_PROVIDED INFORMATION:_
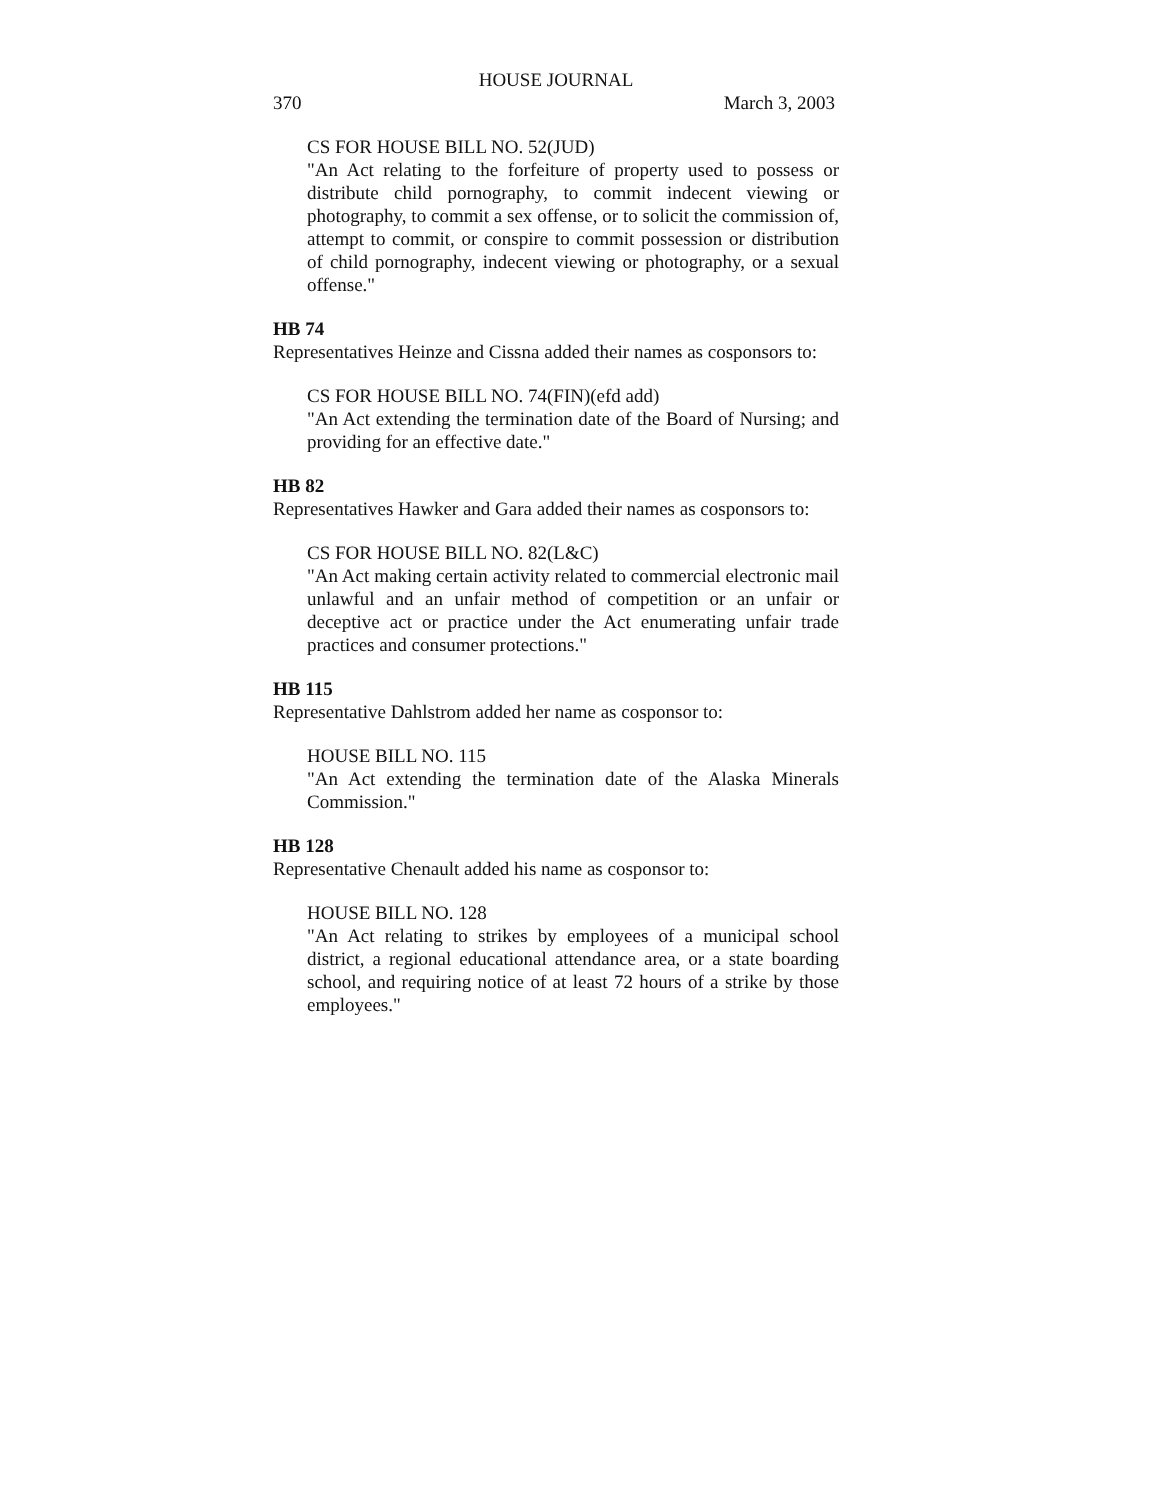HOUSE JOURNAL
370 March 3, 2003
CS FOR HOUSE BILL NO. 52(JUD)
"An Act relating to the forfeiture of property used to possess or distribute child pornography, to commit indecent viewing or photography, to commit a sex offense, or to solicit the commission of, attempt to commit, or conspire to commit possession or distribution of child pornography, indecent viewing or photography, or a sexual offense."
HB 74
Representatives Heinze and Cissna added their names as cosponsors to:
CS FOR HOUSE BILL NO. 74(FIN)(efd add)
"An Act extending the termination date of the Board of Nursing; and providing for an effective date."
HB 82
Representatives Hawker and Gara added their names as cosponsors to:
CS FOR HOUSE BILL NO. 82(L&C)
"An Act making certain activity related to commercial electronic mail unlawful and an unfair method of competition or an unfair or deceptive act or practice under the Act enumerating unfair trade practices and consumer protections."
HB 115
Representative Dahlstrom added her name as cosponsor to:
HOUSE BILL NO. 115
"An Act extending the termination date of the Alaska Minerals Commission."
HB 128
Representative Chenault added his name as cosponsor to:
HOUSE BILL NO. 128
"An Act relating to strikes by employees of a municipal school district, a regional educational attendance area, or a state boarding school, and requiring notice of at least 72 hours of a strike by those employees."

_HOW TO COMPLETE THIS TASK:_ Nothing but the pictures may be dropped; output the records above exactly.

_TASK ANSWER:_
HOUSE JOURNAL
370 March 3, 2003
CS FOR HOUSE BILL NO. 52(JUD)
"An Act relating to the forfeiture of property used to possess or distribute child pornography, to commit indecent viewing or photography, to commit a sex offense, or to solicit the commission of, attempt to commit, or conspire to commit possession or distribution of child pornography, indecent viewing or photography, or a sexual offense."
HB 74
Representatives Heinze and Cissna added their names as cosponsors to:
CS FOR HOUSE BILL NO. 74(FIN)(efd add)
"An Act extending the termination date of the Board of Nursing; and providing for an effective date."
HB 82
Representatives Hawker and Gara added their names as cosponsors to:
CS FOR HOUSE BILL NO. 82(L&C)
"An Act making certain activity related to commercial electronic mail unlawful and an unfair method of competition or an unfair or deceptive act or practice under the Act enumerating unfair trade practices and consumer protections."
HB 115
Representative Dahlstrom added her name as cosponsor to:
HOUSE BILL NO. 115
"An Act extending the termination date of the Alaska Minerals Commission."
HB 128
Representative Chenault added his name as cosponsor to:
HOUSE BILL NO. 128
"An Act relating to strikes by employees of a municipal school district, a regional educational attendance area, or a state boarding school, and requiring notice of at least 72 hours of a strike by those employees."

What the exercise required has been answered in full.